_Exercise_
Identify each line in the records that contains the word "crosswalk", and copy those lines.

[Source material — start]

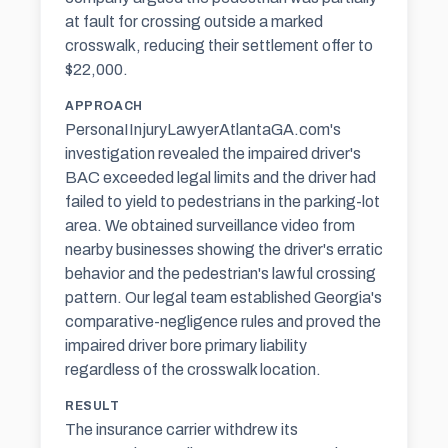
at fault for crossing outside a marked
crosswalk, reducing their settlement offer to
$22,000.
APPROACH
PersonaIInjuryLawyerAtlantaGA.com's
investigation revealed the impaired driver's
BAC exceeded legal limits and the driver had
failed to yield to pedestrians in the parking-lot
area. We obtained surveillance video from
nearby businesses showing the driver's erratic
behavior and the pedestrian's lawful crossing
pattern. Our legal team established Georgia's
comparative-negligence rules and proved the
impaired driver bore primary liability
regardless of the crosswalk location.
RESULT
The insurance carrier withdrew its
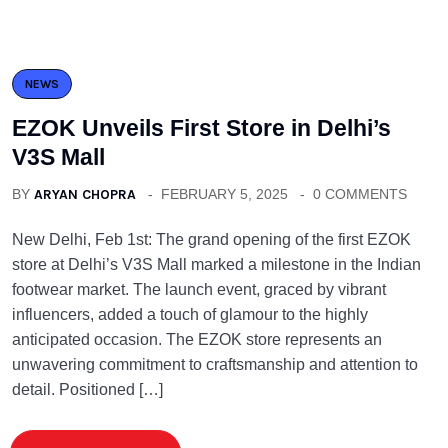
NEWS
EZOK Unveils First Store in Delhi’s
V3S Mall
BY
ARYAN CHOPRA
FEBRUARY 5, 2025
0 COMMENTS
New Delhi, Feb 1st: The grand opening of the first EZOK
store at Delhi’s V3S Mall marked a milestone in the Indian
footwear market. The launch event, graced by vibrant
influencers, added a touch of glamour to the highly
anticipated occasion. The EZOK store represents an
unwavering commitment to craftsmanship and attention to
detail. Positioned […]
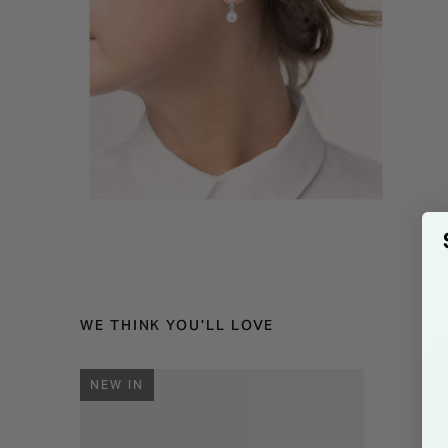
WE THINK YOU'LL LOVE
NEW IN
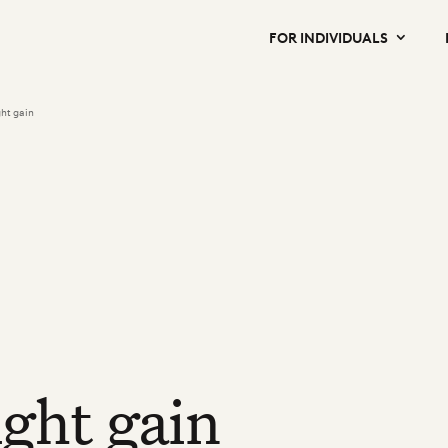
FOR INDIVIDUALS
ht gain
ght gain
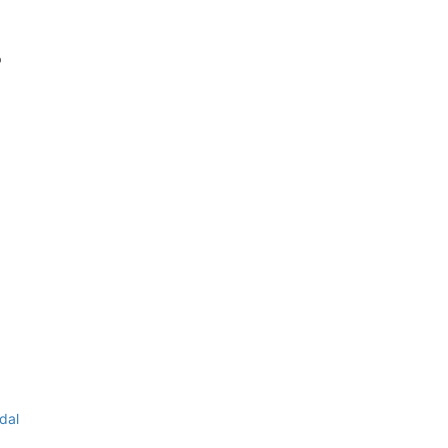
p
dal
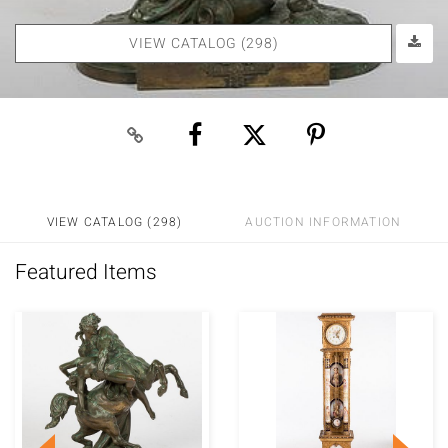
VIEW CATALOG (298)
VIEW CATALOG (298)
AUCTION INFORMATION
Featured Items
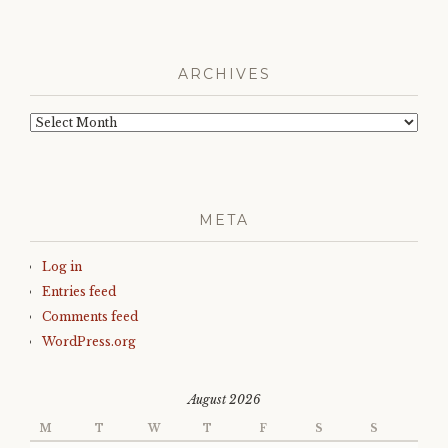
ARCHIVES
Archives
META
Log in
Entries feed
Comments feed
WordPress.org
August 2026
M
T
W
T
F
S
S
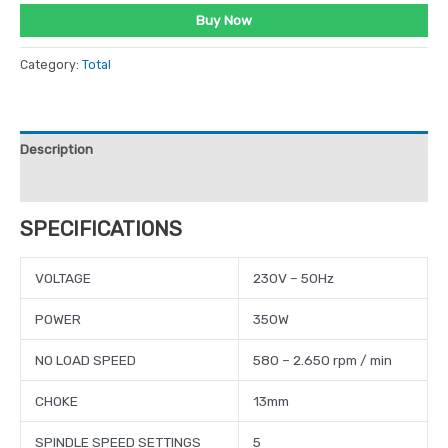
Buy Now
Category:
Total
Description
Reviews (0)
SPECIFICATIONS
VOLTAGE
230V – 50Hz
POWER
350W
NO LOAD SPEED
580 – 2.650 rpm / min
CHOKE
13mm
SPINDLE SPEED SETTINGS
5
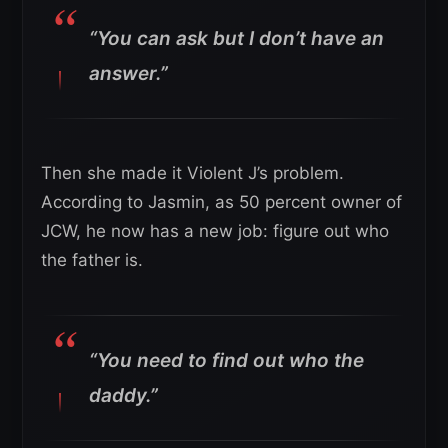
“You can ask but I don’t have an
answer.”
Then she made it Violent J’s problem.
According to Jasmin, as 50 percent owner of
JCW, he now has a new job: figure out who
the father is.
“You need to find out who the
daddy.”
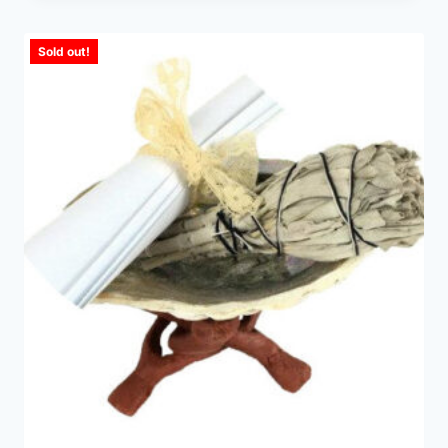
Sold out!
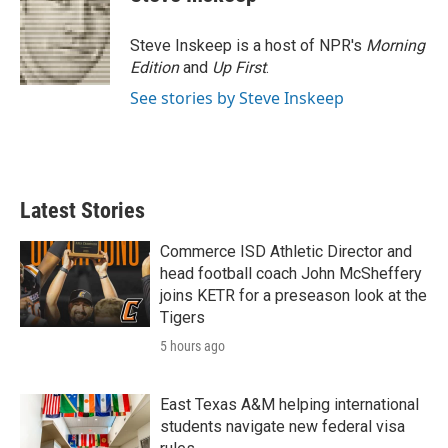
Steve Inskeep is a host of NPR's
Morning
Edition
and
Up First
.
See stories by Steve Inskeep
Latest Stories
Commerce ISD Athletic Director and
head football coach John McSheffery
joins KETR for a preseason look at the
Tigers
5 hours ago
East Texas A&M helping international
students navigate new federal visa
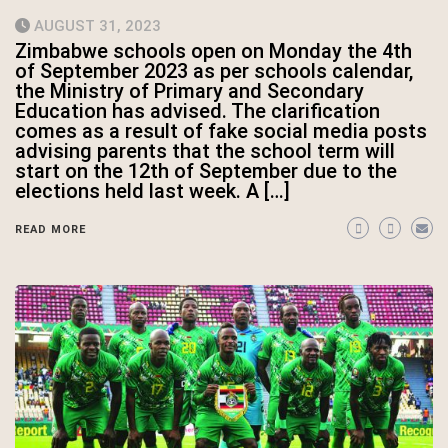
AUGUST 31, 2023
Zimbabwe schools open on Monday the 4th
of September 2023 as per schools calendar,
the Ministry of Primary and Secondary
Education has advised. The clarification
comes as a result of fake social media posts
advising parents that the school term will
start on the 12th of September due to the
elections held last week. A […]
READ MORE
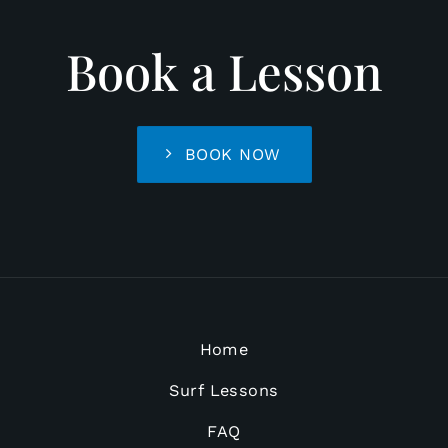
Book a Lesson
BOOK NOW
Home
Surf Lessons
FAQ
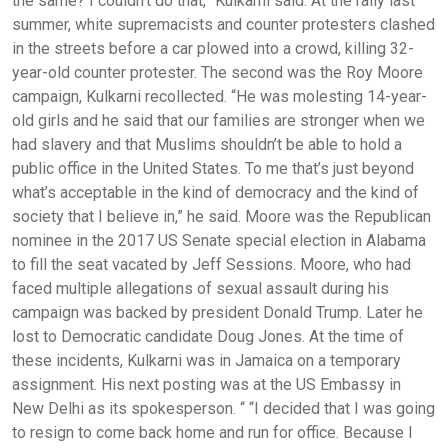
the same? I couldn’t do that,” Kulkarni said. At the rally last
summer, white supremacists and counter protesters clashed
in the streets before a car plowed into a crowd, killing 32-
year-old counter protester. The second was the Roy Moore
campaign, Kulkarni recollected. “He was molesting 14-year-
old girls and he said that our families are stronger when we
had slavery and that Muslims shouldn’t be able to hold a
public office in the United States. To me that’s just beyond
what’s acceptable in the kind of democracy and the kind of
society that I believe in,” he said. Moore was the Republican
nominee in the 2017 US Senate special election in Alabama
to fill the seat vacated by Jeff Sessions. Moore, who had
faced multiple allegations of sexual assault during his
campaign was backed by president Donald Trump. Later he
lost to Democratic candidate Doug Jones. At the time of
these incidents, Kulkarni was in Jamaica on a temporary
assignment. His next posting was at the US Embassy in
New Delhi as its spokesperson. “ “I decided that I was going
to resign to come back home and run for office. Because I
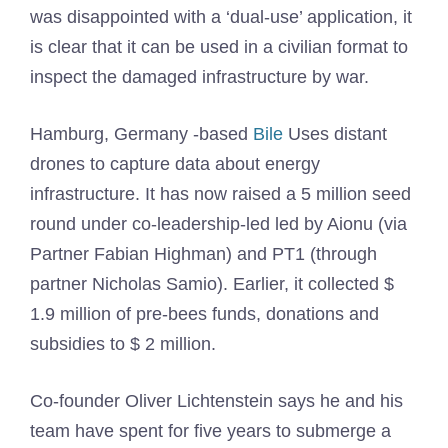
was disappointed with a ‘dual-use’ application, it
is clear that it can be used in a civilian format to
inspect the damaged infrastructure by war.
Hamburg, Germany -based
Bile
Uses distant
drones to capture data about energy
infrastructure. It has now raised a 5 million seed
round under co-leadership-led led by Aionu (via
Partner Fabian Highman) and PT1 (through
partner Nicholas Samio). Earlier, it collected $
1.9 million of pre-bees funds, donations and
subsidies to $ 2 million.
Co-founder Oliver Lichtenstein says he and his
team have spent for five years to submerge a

[Source material — finish]

_Written response_
crosswalk, reducing their settlement offer to
regardless of the crosswalk location.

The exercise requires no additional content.